Average bad contacts RMS: 17.5 +/- 2.53969 For 30 values. - Overall G-Factor:
Average G-factors RMS: -0.107333 +/- 0.0287441 For 30 values. - %Residues in most favorable region of Ramachandran plot
Average rama RMS: 83.5167 +/- 2.5297 For 30 values. - Number of bad contacts/100 residues
Average bad contacts RMS: 17.5 +/- 2.53969 For 30 values.
- Number needs to be scaled to 100 residues. Multiply by 100/number of residues.
- Number needs to be scaled to 100 residues.
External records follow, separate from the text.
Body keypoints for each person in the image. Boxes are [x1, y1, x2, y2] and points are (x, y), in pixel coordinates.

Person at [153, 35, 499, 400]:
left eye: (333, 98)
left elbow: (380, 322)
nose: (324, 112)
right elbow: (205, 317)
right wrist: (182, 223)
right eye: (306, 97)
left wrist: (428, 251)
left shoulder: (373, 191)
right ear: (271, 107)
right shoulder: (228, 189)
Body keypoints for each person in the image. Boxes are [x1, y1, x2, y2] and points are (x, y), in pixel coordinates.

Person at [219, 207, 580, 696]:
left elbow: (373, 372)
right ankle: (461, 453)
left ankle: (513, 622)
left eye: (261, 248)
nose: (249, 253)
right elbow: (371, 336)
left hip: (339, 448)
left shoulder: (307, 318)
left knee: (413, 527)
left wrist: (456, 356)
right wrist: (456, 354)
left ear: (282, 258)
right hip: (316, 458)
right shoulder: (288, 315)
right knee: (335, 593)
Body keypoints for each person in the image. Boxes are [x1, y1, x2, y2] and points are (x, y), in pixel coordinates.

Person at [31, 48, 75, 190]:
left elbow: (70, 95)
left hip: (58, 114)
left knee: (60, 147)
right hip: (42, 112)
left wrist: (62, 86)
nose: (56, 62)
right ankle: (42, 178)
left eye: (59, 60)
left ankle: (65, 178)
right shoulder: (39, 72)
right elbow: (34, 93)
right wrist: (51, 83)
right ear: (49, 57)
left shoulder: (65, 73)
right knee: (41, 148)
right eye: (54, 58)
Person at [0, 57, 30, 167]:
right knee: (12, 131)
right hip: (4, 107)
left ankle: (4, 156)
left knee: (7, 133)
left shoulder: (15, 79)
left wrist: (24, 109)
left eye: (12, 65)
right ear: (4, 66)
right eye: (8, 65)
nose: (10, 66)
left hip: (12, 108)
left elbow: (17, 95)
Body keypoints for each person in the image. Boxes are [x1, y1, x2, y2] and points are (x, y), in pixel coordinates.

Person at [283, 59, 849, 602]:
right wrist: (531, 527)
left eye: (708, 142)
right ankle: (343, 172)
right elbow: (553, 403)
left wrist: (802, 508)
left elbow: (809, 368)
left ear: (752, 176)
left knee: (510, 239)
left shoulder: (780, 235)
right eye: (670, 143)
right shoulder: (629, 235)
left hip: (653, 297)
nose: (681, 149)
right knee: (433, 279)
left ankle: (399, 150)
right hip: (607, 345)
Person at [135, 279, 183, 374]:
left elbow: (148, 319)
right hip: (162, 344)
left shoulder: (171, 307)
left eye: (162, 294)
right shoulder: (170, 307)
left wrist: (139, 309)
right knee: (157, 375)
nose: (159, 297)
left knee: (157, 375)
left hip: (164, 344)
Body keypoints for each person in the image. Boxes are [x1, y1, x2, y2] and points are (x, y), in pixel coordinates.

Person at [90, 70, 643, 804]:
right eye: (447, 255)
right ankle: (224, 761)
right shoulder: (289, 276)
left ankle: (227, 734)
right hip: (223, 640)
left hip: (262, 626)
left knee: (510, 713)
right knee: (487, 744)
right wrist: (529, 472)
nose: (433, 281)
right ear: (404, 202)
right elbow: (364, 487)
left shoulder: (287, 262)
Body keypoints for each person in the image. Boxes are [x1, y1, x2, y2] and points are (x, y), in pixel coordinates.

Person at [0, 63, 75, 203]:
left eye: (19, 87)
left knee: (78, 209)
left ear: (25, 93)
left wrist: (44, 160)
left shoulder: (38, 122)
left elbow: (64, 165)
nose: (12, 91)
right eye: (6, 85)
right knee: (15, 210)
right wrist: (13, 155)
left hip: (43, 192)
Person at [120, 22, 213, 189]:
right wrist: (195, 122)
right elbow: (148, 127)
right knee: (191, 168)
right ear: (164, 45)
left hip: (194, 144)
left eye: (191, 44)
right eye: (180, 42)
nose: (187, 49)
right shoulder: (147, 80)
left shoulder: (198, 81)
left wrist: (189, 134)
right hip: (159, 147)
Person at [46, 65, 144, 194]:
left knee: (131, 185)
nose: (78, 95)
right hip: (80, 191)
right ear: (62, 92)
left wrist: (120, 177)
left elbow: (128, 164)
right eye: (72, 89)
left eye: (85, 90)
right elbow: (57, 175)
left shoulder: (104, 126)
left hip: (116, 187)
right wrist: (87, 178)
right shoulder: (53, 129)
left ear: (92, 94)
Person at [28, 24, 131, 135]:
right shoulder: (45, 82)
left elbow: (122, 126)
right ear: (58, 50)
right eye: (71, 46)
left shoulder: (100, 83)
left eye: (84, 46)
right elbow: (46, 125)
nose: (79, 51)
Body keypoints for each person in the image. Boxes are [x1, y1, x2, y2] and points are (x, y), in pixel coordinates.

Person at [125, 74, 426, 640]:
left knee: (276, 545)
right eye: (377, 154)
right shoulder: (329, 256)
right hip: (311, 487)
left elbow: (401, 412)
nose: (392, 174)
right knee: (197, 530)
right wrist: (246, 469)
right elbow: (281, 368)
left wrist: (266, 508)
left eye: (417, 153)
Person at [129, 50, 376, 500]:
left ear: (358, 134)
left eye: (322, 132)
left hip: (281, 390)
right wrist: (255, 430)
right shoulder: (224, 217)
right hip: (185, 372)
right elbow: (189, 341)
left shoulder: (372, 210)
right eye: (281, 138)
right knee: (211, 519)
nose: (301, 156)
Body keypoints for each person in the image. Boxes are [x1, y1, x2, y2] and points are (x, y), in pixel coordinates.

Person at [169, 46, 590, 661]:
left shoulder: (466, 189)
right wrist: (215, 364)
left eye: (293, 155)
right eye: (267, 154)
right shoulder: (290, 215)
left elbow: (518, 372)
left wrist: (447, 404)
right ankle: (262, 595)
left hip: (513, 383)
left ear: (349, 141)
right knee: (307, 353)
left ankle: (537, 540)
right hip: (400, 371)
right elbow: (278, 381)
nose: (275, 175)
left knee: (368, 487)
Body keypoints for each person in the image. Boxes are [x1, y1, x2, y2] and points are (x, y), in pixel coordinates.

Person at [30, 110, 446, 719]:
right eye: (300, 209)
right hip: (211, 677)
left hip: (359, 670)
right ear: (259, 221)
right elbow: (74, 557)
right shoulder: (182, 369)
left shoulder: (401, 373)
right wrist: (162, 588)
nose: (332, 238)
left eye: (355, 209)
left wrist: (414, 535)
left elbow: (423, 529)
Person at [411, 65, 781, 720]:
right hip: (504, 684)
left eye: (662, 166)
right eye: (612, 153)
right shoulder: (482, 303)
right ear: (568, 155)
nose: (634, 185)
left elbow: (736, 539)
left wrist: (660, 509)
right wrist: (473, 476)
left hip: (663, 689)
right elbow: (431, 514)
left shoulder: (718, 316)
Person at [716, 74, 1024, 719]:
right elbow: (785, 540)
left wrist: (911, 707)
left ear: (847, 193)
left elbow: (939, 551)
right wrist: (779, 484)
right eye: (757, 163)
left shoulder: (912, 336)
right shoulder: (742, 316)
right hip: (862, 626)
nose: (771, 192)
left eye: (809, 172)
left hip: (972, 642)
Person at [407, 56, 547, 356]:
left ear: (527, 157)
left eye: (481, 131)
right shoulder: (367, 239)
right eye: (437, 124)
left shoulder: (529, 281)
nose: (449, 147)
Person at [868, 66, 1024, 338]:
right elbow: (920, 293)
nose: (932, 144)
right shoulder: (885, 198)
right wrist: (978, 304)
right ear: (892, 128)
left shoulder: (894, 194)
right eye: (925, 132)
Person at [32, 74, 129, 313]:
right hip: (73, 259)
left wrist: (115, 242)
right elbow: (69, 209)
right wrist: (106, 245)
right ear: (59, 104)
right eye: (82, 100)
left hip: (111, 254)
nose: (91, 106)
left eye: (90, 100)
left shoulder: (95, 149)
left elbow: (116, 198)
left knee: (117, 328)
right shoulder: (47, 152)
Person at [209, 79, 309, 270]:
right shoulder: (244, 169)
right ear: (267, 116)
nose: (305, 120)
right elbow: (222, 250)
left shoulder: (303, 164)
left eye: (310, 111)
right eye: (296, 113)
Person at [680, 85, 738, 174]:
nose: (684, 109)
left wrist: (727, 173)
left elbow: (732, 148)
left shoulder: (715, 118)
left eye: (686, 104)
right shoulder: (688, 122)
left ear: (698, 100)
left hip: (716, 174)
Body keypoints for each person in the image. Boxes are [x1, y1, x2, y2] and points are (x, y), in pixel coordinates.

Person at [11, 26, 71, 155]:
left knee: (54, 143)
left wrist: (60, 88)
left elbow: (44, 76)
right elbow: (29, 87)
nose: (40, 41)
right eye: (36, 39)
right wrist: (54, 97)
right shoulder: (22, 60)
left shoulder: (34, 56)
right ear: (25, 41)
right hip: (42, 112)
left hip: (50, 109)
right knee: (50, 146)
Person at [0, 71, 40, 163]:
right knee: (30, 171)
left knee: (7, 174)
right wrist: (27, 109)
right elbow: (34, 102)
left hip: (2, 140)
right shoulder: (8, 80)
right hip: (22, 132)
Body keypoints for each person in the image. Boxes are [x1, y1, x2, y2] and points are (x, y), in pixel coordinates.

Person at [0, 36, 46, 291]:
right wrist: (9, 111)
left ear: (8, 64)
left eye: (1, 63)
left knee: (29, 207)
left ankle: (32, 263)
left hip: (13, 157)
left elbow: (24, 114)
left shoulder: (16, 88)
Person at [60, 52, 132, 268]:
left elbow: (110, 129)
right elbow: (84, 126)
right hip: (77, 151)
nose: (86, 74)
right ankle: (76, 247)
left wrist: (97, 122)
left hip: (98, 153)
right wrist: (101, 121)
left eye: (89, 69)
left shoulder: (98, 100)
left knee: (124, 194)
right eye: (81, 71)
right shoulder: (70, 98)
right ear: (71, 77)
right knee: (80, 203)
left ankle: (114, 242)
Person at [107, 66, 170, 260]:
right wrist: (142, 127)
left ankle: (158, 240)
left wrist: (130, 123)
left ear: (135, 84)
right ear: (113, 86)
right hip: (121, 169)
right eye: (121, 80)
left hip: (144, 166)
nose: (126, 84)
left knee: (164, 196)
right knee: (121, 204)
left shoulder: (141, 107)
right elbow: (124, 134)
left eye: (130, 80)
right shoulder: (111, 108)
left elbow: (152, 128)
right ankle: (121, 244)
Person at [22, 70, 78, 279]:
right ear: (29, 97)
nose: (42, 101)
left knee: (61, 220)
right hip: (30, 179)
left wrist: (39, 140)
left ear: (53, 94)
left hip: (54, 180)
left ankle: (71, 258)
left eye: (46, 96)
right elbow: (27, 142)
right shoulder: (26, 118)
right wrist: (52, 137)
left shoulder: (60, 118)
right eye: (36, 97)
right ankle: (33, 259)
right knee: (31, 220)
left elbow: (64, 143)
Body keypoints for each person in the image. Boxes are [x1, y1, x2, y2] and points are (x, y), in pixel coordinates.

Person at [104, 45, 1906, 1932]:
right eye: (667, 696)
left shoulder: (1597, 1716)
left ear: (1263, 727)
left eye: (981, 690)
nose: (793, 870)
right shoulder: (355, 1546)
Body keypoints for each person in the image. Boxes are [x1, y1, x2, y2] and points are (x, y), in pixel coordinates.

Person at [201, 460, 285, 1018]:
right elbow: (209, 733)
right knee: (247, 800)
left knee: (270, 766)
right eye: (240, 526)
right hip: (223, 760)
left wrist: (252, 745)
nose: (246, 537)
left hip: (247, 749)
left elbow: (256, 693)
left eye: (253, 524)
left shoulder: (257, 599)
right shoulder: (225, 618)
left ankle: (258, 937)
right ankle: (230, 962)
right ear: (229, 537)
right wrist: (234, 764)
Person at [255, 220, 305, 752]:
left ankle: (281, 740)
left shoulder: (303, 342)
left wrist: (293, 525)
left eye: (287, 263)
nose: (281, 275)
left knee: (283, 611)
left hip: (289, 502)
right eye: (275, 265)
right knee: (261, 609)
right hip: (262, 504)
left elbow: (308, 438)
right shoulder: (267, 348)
Multiply by 100/number of residues.
- Calculate averages and standard deviations using awk script PRO_AVE_2.nawk
awk -f PRO_AVE_2.nawk *dg*.out
- *dg*.out is the list of procheck output *.out files for each of the 30 Best Structures
- Make sure the wild-card form only selects for the correct 30 structures
- Typical output:
Average hbond RMS: 1.04333 +/- 0.0558768 For 30 values. - The above result is the H-bond energy
Atomic RMS Differences
- Use the rmsdiff.inp and rmsdiff_sec.inp XPLOR scripts
- Repeat the calculates twice, once with the average structure (SA) as the reference structure and the other time with the restrained minimized average structures (SA)r as the reference structure
- Evaluate ($1 = "reference structure name")
- Include the 30 best structures, the average structure and the restrained minimized average structure names in the for loop
- Exclude regions of poorly defined structure in the select statments for both the fit and rms calculations
- Only include regions of α-helix and/or β-sheets in the rmsdiff_sec.inp for both the fit and rms calculations
- Use the awk script average.nawk to calculate the average and standard deviation of the 30 Best Structures
awk –f average.nawk back_all.rms
- rmsd for backbone atoms
- back_sec.rms output file for rmsdiff_sec.inp file
- Make sure only the 30 Best Structures are list in file
- Need to delete results for average and restrained minimized average structure from back_all.rms
- Make backup first
- Record (SA)r vs SA rmsd values before deleting
- Typical output:
Average RMS: 0.408533 +/- 0.056732 For 30 values.
- Use average.nawk awk script
awk –f average.nawk all_all.rms
- rmsd for all atoms
- all_sec.rms output file for rmsdiff_sec.inp file
- Make sure only the 30 Best Structures are listed in file
- Need to delete results for average and restrained minimized average structure
- Make backup first
- Record (SA)r vs SA rmsd values before deleting
- Typical output
Average RMS: 1.00183 +/- 0.0711051 For 30 values.